#### [DOCUMENT SECTION]
If you ask me about my experience in its own right, “location”
is not a cogent descriptor. In my mind, experience extends from the
beginning of time to the indefinite future, as I understand it, and
throughout all the corners of the world as I know it, and beyond
myself into all of humanity, as I feel it. It is not physical, and as
such, not located.
Of course, but it is a negotiated reality, not a mind-independent,
self-existent one.
Again, the question itself is not well-formed. What does it mean
“to see A as B?” Assuming veridical perception, one would see A
as A and B as B. To see A as B is to make a perceptual error.
The fundamental confusion behind your “demonstration” of the
warped ruler is that you do not have a theory of pictures. A picture
of a ruler is not a ruler, but a socially agreed-upon set of pictorial
conventions.
If I put a single dot on a piece of paper and say it is a picture of a
horse, am I wrong?
It would differ in the way that pictures differ from reality. As with
trompe d’oeil paintings, all you have to do is move your head
slightly to instantly reveal the difference between a picture of a
window, and an actual window. Same for the Ames room. Pictures
cannot be fully explored by the whole animal the way that reality can
be, and that is always the difference.
However, if I were wearing a virtual reality helmet, and had for some
reason forgotten that I had it on, and if the computer could manage
the visual display to be perfectly coordinated with my eye, head and
neck movements, then I would say that the virtual reality would BE
visual reality, as far as my visual system were concerned.
That is, if the sensory input perfectly matches expectations arising
from the exploratory (motor) intentionality, then that is the
definition of veridical perception. It would not be a “virtual”
reality, but merely “reality,” with respect to the visual
system.

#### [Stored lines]
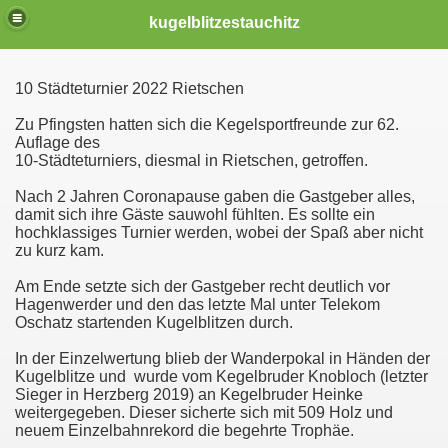
kugelblitzestauchitz
10 Städteturnier 2022 Rietschen
.2022)
Zu Pfingsten hatten sich die Kegelsportfreunde zur 62.
Auflage des
10-Städteturniers, diesmal in Rietschen, getroffen.
)
Nach 2 Jahren Coronapause gaben die Gastgeber alles,
damit sich ihre Gäste sauwohl fühlten. Es sollte ein
hochklassiges Turnier werden, wobei der Spaß aber nicht
is 06-2020
zu kurz kam.
Am Ende setzte sich der Gastgeber recht deutlich vor
Hagenwerder und den das letzte Mal unter Telekom
Oschatz startenden Kugelblitzen durch.
In der Einzelwertung blieb der Wanderpokal in Händen der
Kugelblitze und wurde vom Kegelbruder Knobloch (letzter
Sieger in Herzberg 2019) an Kegelbruder Heinke
weitergegeben. Dieser sicherte sich mit 509 Holz und
neuem Einzelbahnrekord die begehrte Trophäe.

#### [PARTS OF THE EXERCISE]
a – Answer these questions about the passage on perception:
(i) What does the passage say a picture of a ruler is?
(ii) What is all you have to do to reveal the difference between a picture of a window and an actual window?
(iii) What does the passage give as the definition of veridical perception?
b – Carry on the passage on perception and virtual reality from its final sentence.

#### [ANSWERS BY ITEM NUMBER]
a –
(i) Not a ruler, but a socially agreed-upon set of pictorial conventions.
(ii) Move your head slightly.
(iii) Sensory input that perfectly matches expectations arising from the exploratory (motor) intentionality.

b –
(Of course the VR apparatus would have to be weightless and I would
have to suffer from retrograde amnesia, or, alternatively, be 100%
adapted.)
In a forced choice question like that, with a strong experimenter bias
and plenty of social performance expectations, I don’t know what to
predict. It’s a bad design.
Why not ask them, “How do you describe the geometry of the
hallway?”
People differ in degree of phenomenological skill and I would expect a
range of answers, with high variance, categorizable from parallel
sides, to converging sides.
There is no reason to assume that the causal relationship between mind
and brain is unidirectional and ballistic. According to interactive
dualism, mind and brain are equal partners. Mental intentionality can
be expressed as physical adjustment, and physical changes can become
mental phenomena. It is an ongoing reciprocity. It is an artifice of
the laboratory to talk in terms of “stimuli” and
“responses.”
Visualize a Watt flyball governor operating on a steam boiler. Does
the rising steam pressure cause the balls to fly higher and the valve
to open, or do the balls drop, closing the valve and raising the steam
pressure? It is silly to phrase the question in that way for a
functioning cybernetic. One must take a systems approach.
I would say that mental activity (not all of it conscious)
continuously causes biochemical changes, and vice versa, even during
sleep, as long as the person is alive. Scientists can, in principle,
measure all of the electrical and biochemical changes that take place
in an organism, but none of the mental changes. Without access to the
mind and its role in the functioning of the animal, the scientist is
forced to attribute all electro-biochemical changes to other physical
causes. The success of that project has not been great, to date.
I do not think that we have come even close to a successful scientific
explanation of animal behavior, let alone complex human social
interaction. I am not surprised by that, since one half of the
mind-brain equation has been ignored.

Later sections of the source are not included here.